琴声错乱发颤,抚琴之人的指法紊乱,琴声难以为继。
立时,四周晃动的身影露出原形。
“快!小孤就是这个时候!”
临渊的声音传来,罗孤兴奋的嗯了一声,手中青干莫离剑翻飞,伴随着她的剑法,身畔的尸体错落、应声入水。
罗孤的身边血花四溅、刀光剑影、月辉黑影。
洛王纵身飞上楼船顶,抱着喷血即将倒下的连彦,踢开他膝上的古琴,眼泪不由落下,“王兄……”
连彦艰难的睁开眼睛,看到来人眼中闪过愧疚,气若游丝,“月…月儿……”
洛王看着不远处杀阵中大开杀戒的人,眼中通红掉泪。“我带你去找先生!你且撑着点……”
先生,甄婴?
连彦惨白的脸色下气若游丝,嘴角泛起一丝无奈的笑容。看在洛王眼中格外的触目惊心,几近不能呼吸。
罗孤从不断倒下的尸体中,望了远方楼船顶上的洛王一眼:她仓皇的身影抱着自己的王兄垂泪,文士高髻金冠在月辉下格外凄凉……

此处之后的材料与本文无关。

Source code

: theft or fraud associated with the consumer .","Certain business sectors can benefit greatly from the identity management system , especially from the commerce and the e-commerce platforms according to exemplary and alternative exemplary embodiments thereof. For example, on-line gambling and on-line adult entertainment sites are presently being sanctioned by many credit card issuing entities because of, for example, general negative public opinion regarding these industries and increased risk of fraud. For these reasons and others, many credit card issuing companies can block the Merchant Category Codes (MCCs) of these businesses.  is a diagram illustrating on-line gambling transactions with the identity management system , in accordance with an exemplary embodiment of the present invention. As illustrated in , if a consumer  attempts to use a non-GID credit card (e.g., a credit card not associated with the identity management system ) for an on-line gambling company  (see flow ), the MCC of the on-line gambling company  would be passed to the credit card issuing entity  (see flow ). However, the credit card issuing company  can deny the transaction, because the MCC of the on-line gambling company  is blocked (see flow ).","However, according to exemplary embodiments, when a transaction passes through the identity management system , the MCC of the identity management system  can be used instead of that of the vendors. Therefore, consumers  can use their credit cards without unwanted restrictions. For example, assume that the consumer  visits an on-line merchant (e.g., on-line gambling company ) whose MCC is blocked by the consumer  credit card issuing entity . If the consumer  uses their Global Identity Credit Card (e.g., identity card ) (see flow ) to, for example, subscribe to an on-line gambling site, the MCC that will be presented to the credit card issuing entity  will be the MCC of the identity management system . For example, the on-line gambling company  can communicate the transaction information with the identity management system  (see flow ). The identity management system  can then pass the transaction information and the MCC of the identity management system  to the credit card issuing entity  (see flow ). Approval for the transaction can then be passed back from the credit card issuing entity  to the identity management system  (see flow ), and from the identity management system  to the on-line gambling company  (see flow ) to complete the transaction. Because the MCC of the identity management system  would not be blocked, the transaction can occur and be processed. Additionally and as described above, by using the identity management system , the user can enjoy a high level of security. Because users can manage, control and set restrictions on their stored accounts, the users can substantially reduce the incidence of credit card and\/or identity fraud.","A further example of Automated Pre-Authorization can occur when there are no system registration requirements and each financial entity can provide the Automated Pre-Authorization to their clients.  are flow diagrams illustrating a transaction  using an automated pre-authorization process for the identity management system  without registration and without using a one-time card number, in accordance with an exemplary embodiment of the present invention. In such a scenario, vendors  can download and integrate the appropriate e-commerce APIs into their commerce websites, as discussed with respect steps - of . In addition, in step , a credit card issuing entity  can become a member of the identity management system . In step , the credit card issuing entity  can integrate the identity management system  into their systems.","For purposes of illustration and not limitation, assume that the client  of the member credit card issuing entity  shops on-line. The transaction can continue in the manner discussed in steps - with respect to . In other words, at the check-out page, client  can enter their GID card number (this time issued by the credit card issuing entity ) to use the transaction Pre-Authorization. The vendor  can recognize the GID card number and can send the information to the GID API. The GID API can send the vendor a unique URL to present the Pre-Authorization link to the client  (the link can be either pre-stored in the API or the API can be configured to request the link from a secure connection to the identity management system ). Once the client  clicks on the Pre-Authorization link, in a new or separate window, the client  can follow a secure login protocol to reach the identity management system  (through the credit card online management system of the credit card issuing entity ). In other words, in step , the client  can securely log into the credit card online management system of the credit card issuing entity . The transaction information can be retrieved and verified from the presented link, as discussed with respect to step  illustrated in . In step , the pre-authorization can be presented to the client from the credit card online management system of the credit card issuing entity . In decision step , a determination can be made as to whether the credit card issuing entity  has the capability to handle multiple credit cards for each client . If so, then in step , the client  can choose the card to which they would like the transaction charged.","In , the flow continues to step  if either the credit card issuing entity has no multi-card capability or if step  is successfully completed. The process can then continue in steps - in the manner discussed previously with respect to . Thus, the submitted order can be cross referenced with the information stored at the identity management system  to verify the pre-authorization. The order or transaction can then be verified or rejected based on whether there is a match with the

罗孤心中一滞,翻手更加狠历的挥去来人头颅:“终是……隔帘对望不相识吗……”
如何比肩俏鸯鸯,错缠青丝错缠情?
青丝剪断赤维外,君袖链锁三山合……
如何磨鬓双伊人,唇齿相绵不相甜?
共枕少儿好夫妻,隔帘对望不相识……
罗孤畅然一眼,望断秋水。“也罢!好个……隔帘对望不相识!”
脚尖轻点月晚水,飞身北去罗修宫。
“临渊,我不会心痛的,对吗?”
“小孤,那是你的月儿……”
“我知道,她有自己的使命。那个人,进犯江、渝、兵临膺城门下的洛王……我已经,认不得她是月儿了……”
身侧的风景急速的倒退,冷风呼呼直刺面颊。
“小孤,你眼角有泪……”
“临渊,露重,你看错了。”
“小孤,她三年潜伏,七载攻罗,兵临膺城……你且放心,连月她没有你想象中那么脆弱……”
“……临渊,今日月明,明日阳高,合该围杀洛王部众!”
月色,越发清亮,照出夜下所有的冷。
罗修王宫在禁山的黑影重重下,显得像远古的怪兽。宫门重重,沉得让人无法呼吸。
罗孤带着满身尘土,闪身走进孤月宫,径直打开里间的多宝阁,从里面取出一个大大的红漆木盒。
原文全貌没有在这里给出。